After 10 days in lab, lovers breathe easy, welcome test of time

July 02, 1994|By Laura Lippman | Laura Lippman,Sun Staff Writer

Quick quiz. In two weeks, you are to be married. Do you:

A) Have a nasty quarrel with your beloved over the guest list?

B) Have a nervous breakdown?

C) Check into a local pharmaceutical company to test a new asthma medication?

For Klara Hoblitz of Baltimore and Daniel Sperry of Bowie, "C" was the unexpected, but ultimately satisfying choice. The young couple, scheduled to march up the aisle today, find themselves a bit richer and happier after spending 10 days together as test subjects in a drug study at PharmaKinetics in downtown Baltimore.

No, seriously.

It helps to see them together. Daniel holding Klara's hand while a technician takes her blood one more time. Klara wrapping her arms around Daniel and staring up at him with big brown eyes.

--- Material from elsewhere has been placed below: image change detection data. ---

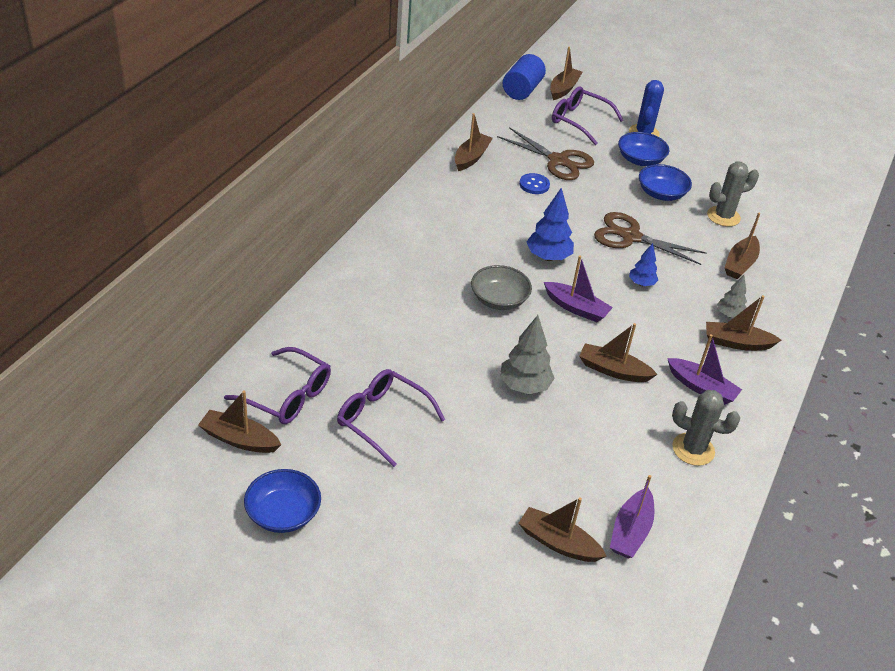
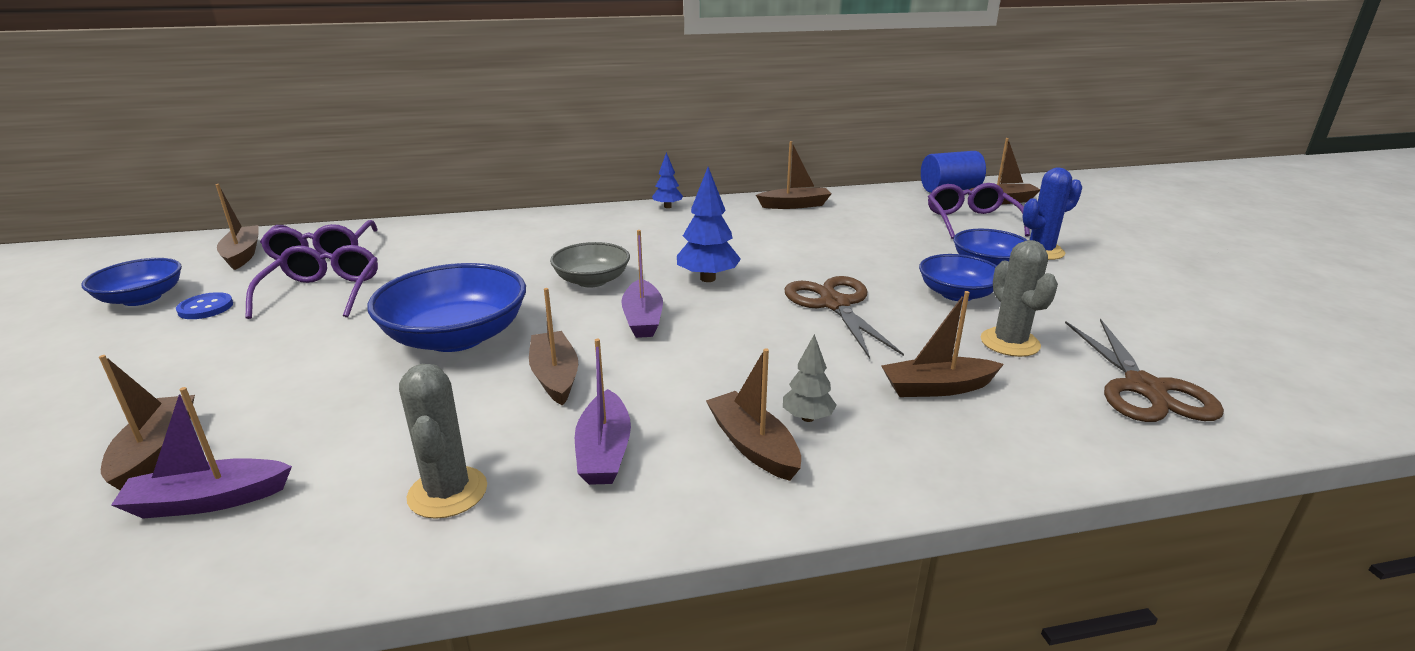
camera: 55 degrees right, 15 degrees down
(524, 386) = (456, 337): grey tree -> blue bowl
(534, 185) = (815, 237): blue button -> blue button (205, 308)
(558, 161) = (881, 234): brown scissors -> brown scissors (1144, 388)
(641, 283) = (758, 338): blue tree -> blue tree (667, 207)
(723, 216) = (1010, 343): grey cactus -> grey cactus turned 45 degrees clockwise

They even finish one another's sentences.

"We got most everything done . . ." begins Daniel, 21, who after the honeymoon will be working as a sales associate at Value City in Bowie, but wants to be a writer or teacher one day.

"So when we came in, we had nothing left to do," finishes Klara, 19, who plans to attend culinary school.

They are young, in love and, after 10 days of taking an asthma medication not yet approved by the Food and Drug Administration, they appear to be more in love than ever.

This was not directly related to the drug, just an unexpected side effect from shutting out the rest of the world in the last hectic days before their wedding.

They first came to PharmaKinetics, on West Fayette Street, because Daniel wanted the details on signing up for another drug study, a 24-hour commitment that promised $350. "And I came along, because I go with him everywhere," Klara says, beaming.

But employees at PharmaKinetics, where up to 3,000 people a year participate in various studies, assumed the couple was interested in the asthma study, a series of trials to determine the medication's effect, especially on the liver. When Daniel and Klara heard the details -- $1,000 each and some serious quantity and quality time -- both signed up.

"The worst thing that could have happened is they could come in here for 10 days and break up," PharmaKinetics spokeswoman Elizabeth Campbell jokes. "I've never spent 10 days alone with my husband."

In fact, the couple found themselves longing for the study.

"We kept saying, a couple of more days and we can go to PharmaKinetics," Klara recalls.

Finally, the big day came and they checked in, armed with only their personal effects and a financial planner for newlyweds.

Although they had separate sleeping quarters, they spent 18 hours a day together. They watched videos, played Ping-Pong and worked out the final details of their wedding program.

"We read a book together," Daniel says, "taking turns. I'd read one page, then she'd read a page to me."

"That was really nice," Klara says. "We'd never done that before."

A phone was their only contact with the outside world, helping to curtail wedding angst.

Klara's biggest worry? That the study's ban on exercise might mean gaining weight. But the low-fat diet was almost spa-like.

She lost one pound and Daniel lost four.

The study over, Klara and Daniel have become virtual PharmaKinetics missionaries, spreading the word about the joys joint sequestration. Other about-to-be married couples have started calling, asking if there are slots in the next round of asthma studies.

"We learned a lot about one another," Klara says.

For example? "We learned we get along pretty well."